> YOUR OBJECTIVE: Rewrite the data below with every "common name" renamed to "vernacular name", leaving everything else unchanged.
··········
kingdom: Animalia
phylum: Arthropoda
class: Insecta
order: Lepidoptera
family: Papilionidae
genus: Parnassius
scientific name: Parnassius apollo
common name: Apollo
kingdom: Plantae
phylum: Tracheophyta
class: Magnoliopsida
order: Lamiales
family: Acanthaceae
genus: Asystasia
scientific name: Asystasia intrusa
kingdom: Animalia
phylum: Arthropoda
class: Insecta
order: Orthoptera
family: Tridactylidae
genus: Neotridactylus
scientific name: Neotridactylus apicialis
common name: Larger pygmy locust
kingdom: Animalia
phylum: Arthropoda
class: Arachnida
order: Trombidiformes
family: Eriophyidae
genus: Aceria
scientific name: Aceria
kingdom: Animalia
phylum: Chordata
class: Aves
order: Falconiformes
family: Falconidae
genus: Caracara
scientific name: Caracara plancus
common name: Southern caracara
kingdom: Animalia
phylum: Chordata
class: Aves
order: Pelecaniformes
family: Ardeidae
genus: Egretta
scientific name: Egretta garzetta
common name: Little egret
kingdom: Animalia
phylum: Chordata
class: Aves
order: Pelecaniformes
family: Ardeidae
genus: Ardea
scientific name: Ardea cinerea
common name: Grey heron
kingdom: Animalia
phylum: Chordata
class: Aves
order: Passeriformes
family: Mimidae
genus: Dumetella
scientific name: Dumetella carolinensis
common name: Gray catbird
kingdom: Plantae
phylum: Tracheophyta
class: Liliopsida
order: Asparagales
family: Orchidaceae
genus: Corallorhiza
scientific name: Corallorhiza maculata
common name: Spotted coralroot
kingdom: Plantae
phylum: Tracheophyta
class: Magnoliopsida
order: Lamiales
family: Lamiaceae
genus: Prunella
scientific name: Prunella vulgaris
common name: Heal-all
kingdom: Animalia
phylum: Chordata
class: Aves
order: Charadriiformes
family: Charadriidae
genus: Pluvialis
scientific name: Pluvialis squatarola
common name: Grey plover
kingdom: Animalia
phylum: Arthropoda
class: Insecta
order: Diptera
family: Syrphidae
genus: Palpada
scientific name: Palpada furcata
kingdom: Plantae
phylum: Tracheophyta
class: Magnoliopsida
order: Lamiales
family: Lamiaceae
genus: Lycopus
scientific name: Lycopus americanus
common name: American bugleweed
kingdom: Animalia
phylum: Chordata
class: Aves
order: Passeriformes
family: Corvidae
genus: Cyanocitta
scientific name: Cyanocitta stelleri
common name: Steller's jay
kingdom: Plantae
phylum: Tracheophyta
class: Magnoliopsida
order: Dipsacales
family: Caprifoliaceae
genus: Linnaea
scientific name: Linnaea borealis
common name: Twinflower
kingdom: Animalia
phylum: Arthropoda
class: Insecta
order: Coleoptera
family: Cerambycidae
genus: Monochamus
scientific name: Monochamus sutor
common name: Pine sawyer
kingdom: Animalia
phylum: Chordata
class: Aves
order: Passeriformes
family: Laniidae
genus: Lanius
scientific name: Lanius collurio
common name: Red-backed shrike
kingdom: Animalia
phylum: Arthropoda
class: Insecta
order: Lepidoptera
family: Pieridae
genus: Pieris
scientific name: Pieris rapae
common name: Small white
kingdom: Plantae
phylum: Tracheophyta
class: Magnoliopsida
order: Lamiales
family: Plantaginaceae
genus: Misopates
··········
> RESULT FOR THIS TASK:
kingdom: Animalia
phylum: Arthropoda
class: Insecta
order: Lepidoptera
family: Papilionidae
genus: Parnassius
scientific name: Parnassius apollo
vernacular name: Apollo
kingdom: Plantae
phylum: Tracheophyta
class: Magnoliopsida
order: Lamiales
family: Acanthaceae
genus: Asystasia
scientific name: Asystasia intrusa
kingdom: Animalia
phylum: Arthropoda
class: Insecta
order: Orthoptera
family: Tridactylidae
genus: Neotridactylus
scientific name: Neotridactylus apicialis
vernacular name: Larger pygmy locust
kingdom: Animalia
phylum: Arthropoda
class: Arachnida
order: Trombidiformes
family: Eriophyidae
genus: Aceria
scientific name: Aceria
kingdom: Animalia
phylum: Chordata
class: Aves
order: Falconiformes
family: Falconidae
genus: Caracara
scientific name: Caracara plancus
vernacular name: Southern caracara
kingdom: Animalia
phylum: Chordata
class: Aves
order: Pelecaniformes
family: Ardeidae
genus: Egretta
scientific name: Egretta garzetta
vernacular name: Little egret
kingdom: Animalia
phylum: Chordata
class: Aves
order: Pelecaniformes
family: Ardeidae
genus: Ardea
scientific name: Ardea cinerea
vernacular name: Grey heron
kingdom: Animalia
phylum: Chordata
class: Aves
order: Passeriformes
family: Mimidae
genus: Dumetella
scientific name: Dumetella carolinensis
vernacular name: Gray catbird
kingdom: Plantae
phylum: Tracheophyta
class: Liliopsida
order: Asparagales
family: Orchidaceae
genus: Corallorhiza
scientific name: Corallorhiza maculata
vernacular name: Spotted coralroot
kingdom: Plantae
phylum: Tracheophyta
class: Magnoliopsida
order: Lamiales
family: Lamiaceae
genus: Prunella
scientific name: Prunella vulgaris
vernacular name: Heal-all
kingdom: Animalia
phylum: Chordata
class: Aves
order: Charadriiformes
family: Charadriidae
genus: Pluvialis
scientific name: Pluvialis squatarola
vernacular name: Grey plover
kingdom: Animalia
phylum: Arthropoda
class: Insecta
order: Diptera
family: Syrphidae
genus: Palpada
scientific name: Palpada furcata
kingdom: Plantae
phylum: Tracheophyta
class: Magnoliopsida
order: Lamiales
family: Lamiaceae
genus: Lycopus
scientific name: Lycopus americanus
vernacular name: American bugleweed
kingdom: Animalia
phylum: Chordata
class: Aves
order: Passeriformes
family: Corvidae
genus: Cyanocitta
scientific name: Cyanocitta stelleri
vernacular name: Steller's jay
kingdom: Plantae
phylum: Tracheophyta
class: Magnoliopsida
order: Dipsacales
family: Caprifoliaceae
genus: Linnaea
scientific name: Linnaea borealis
vernacular name: Twinflower
kingdom: Animalia
phylum: Arthropoda
class: Insecta
order: Coleoptera
family: Cerambycidae
genus: Monochamus
scientific name: Monochamus sutor
vernacular name: Pine sawyer
kingdom: Animalia
phylum: Chordata
class: Aves
order: Passeriformes
family: Laniidae
genus: Lanius
scientific name: Lanius collurio
vernacular name: Red-backed shrike
kingdom: Animalia
phylum: Arthropoda
class: Insecta
order: Lepidoptera
family: Pieridae
genus: Pieris
scientific name: Pieris rapae
vernacular name: Small white
kingdom: Plantae
phylum: Tracheophyta
class: Magnoliopsida
order: Lamiales
family: Plantaginaceae
genus: Misopates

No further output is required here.